Davos 2023: Colombia pushes LatAm corporate tax accord

Colombian Finance Minister Jose Antonio Ocampo speaks during an interview with Reuters in Bogota, Colombia August 2, 2022. REUTERS/Vannessa Jimenez

DAVOS, Switzerland, Jan 17 (Reuters) - Colombia is looking to supplement a global deal setting minimum tax levels for multinationals with an additional accord among its fellow Latin American countries, finance minister Jose Antonio Ocampo said on Tuesday.

Paris-based think tank Organisation for Economic Cooperation and Development in 2021 rallied some 140 countries to support a revamp of cross-border tax rules to take better account of the emergence of big digital companies, such as Apple (AAPL.O) and Amazon (AMZN.O) that can book profits in low-tax countries.

Ocampo said the OECD-brokered deal, which is expected to take effect in 2024, did not adequately reflect the interests of many developing economies.

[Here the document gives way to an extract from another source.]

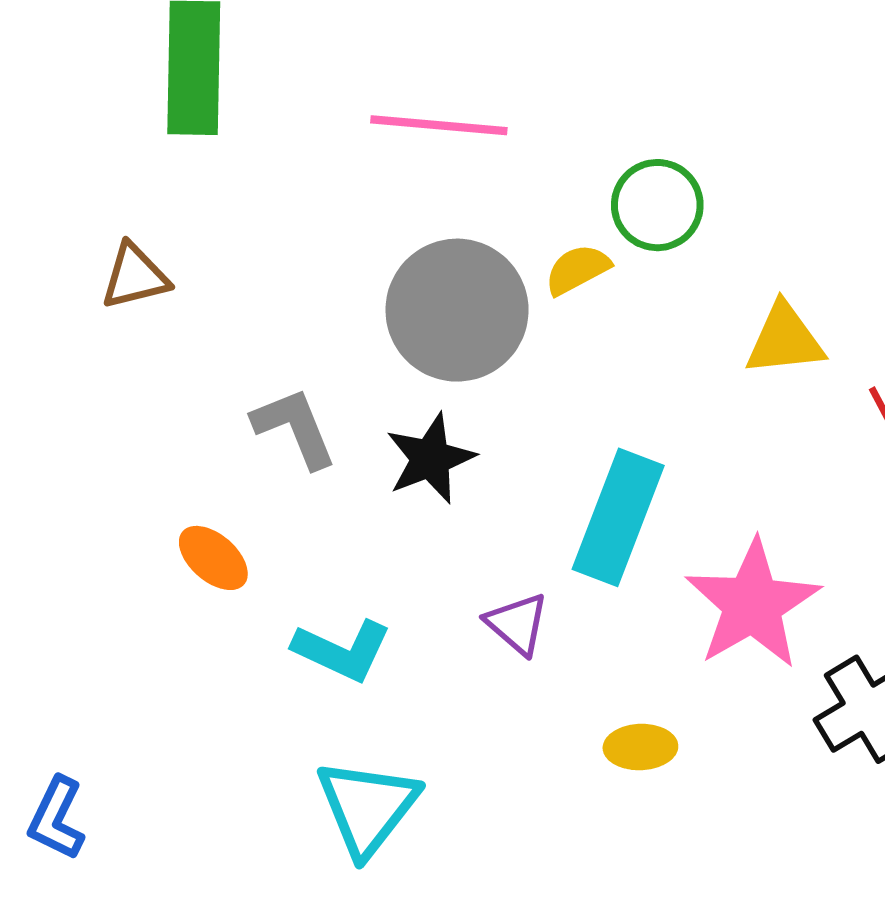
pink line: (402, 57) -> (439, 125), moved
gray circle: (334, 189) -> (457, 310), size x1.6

"The idea is to have a mechanism of real cooperation that will go over what we consider the frustrating results of the OECD negotiations of a couple of years ago," Ocampo told Reuters on the sidelines of the World Economic Forum annual meeting.

"Only very large multinationals were captured by that regulation, which is too limited. And there is still a bias in favour of (countries that host) the headquarters of multinationals," he said in Davos.

Ocampo said he was approaching Brazil and Chile initially with the proposal, and planned to discuss it with Mexico. The goal was to have a finance minister-level meeting of interested countries in July.